Whereas England would welcome up to 200 people to their media centre at Russia 2018, here the limit is around 50 each day – with 38 seats in the main marquee. Hence press conferences feature questions from both reporters on-site and colleagues via Zoom, whose faces appear on big screens visible around the room. "Gareth and the players can see who is asking and they are flashed up on big screens," says Plummer. "It has more of a personal feel."

Speaking of the personal touch, each press conference is preceded by a quick game of darts between a player and journalist – hence the dartboard on the wall beside the dais. This was a tradition begun in Russia to give players and press the chance of some light-hearted interaction.

Plummer explains: "They don't come on and walk straight into the press conference. There's a little bit of chat, a bit of colour and excitement.

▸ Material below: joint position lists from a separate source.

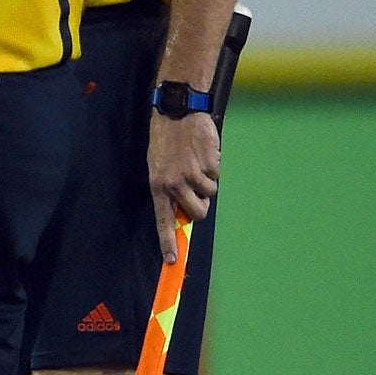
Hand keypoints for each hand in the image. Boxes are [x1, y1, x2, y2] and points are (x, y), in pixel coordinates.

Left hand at [147, 111, 219, 262]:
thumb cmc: (166, 142)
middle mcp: (174, 184)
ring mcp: (192, 175)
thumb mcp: (159, 167)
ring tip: (196, 163)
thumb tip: (182, 213)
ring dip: (207, 182)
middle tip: (197, 191)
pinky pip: (217, 176)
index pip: (163, 221)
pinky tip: (203, 153)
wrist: (177, 113)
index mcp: (158, 186)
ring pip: (210, 194)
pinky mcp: (208, 165)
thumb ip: (168, 190)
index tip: (172, 260)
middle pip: (197, 213)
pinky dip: (214, 167)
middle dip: (201, 206)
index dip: (168, 242)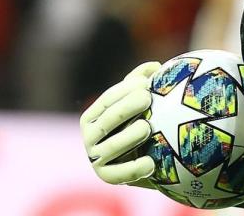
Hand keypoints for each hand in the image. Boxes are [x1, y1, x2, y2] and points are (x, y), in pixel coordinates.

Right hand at [80, 61, 161, 186]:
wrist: (148, 159)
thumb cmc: (140, 122)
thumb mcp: (138, 104)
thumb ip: (140, 84)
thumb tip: (153, 66)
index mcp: (93, 115)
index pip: (108, 99)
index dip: (126, 89)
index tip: (146, 84)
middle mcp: (89, 137)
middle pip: (108, 120)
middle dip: (126, 108)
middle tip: (147, 98)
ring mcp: (96, 158)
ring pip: (111, 147)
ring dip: (128, 136)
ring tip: (147, 127)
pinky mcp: (107, 176)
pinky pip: (119, 175)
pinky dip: (134, 169)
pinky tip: (151, 163)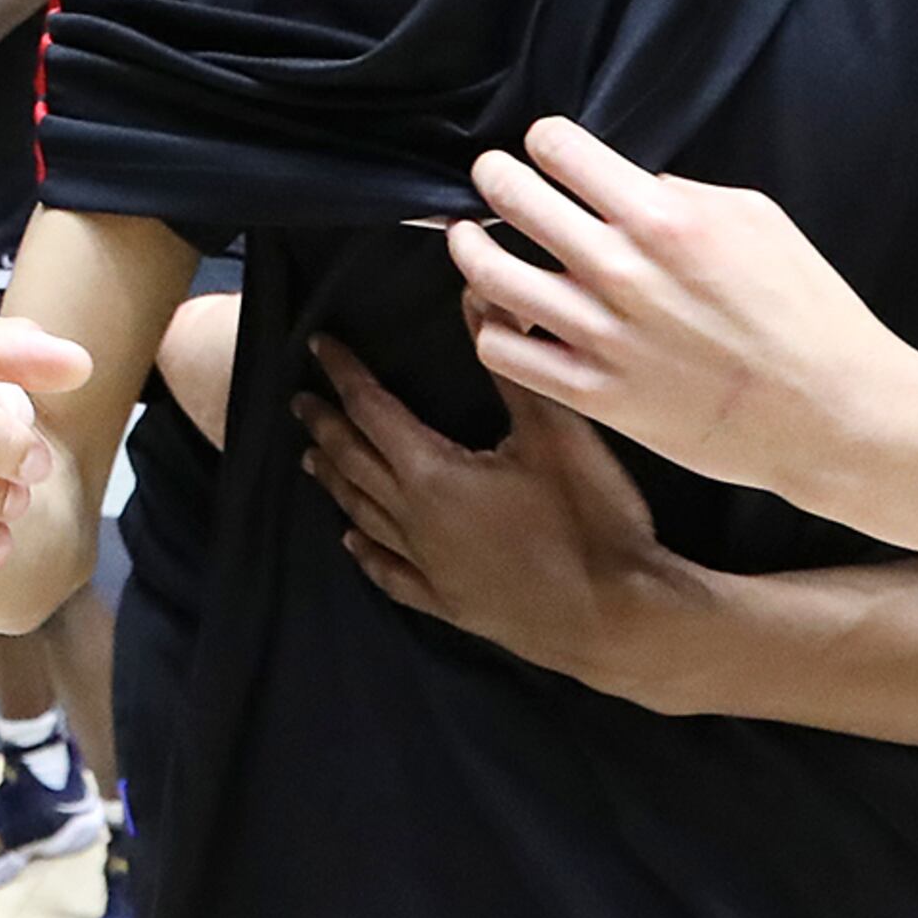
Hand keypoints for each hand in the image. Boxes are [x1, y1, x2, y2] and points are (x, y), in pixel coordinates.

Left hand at [296, 340, 703, 697]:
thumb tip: (478, 298)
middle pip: (355, 462)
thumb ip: (510, 366)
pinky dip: (367, 553)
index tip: (319, 346)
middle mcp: (416, 521)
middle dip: (326, 426)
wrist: (618, 620)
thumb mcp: (555, 432)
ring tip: (309, 459)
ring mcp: (430, 568)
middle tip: (299, 401)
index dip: (345, 375)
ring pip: (364, 515)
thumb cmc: (591, 520)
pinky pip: (392, 573)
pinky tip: (352, 544)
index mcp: (432, 474)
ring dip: (336, 482)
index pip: (372, 410)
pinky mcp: (451, 604)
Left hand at [442, 118, 917, 518]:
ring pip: (488, 275)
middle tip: (492, 175)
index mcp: (664, 220)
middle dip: (493, 176)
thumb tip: (628, 184)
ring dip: (470, 246)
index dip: (543, 141)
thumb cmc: (809, 313)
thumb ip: (682, 193)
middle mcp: (621, 272)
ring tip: (469, 236)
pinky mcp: (593, 393)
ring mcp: (600, 335)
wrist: (836, 414)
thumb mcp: (759, 220)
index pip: (560, 151)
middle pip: (512, 198)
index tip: (542, 146)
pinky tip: (500, 313)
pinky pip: (503, 350)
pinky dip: (489, 325)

I think they do enjoy it – the players come in and watch each other and, if they lose, they'll get ribbed by everyone else."

Gareth Southgate gives his thoughts
Gareth Southgate gives his thoughtsUEFA

All part of Southgate's plan to create a new England – open and eager to engage. "I think we've been ourselves," he told EURO2020.com on Sunday. "We want to represent our country in the right way, whether that's on or off pitch and I think that's really important.

"We've got a lot of young men who are still finding their way in life, as well as players, and I think it's important to show them the right path and, of course, we've got to develop them as players, but as people as well in the time that they're with us.

"So you hope to have a positive impact on them and I think that's what we've tried to create, in terms of making the team relevant to our public and making the team important for our public again, where some people had got totally disillusioned a few years ago.

"That was mainly because of results but one or two other things as well," he added. "In that regard, we've taken some big steps forward over the last couple of years and we have to keep winning matches to be able to do that further."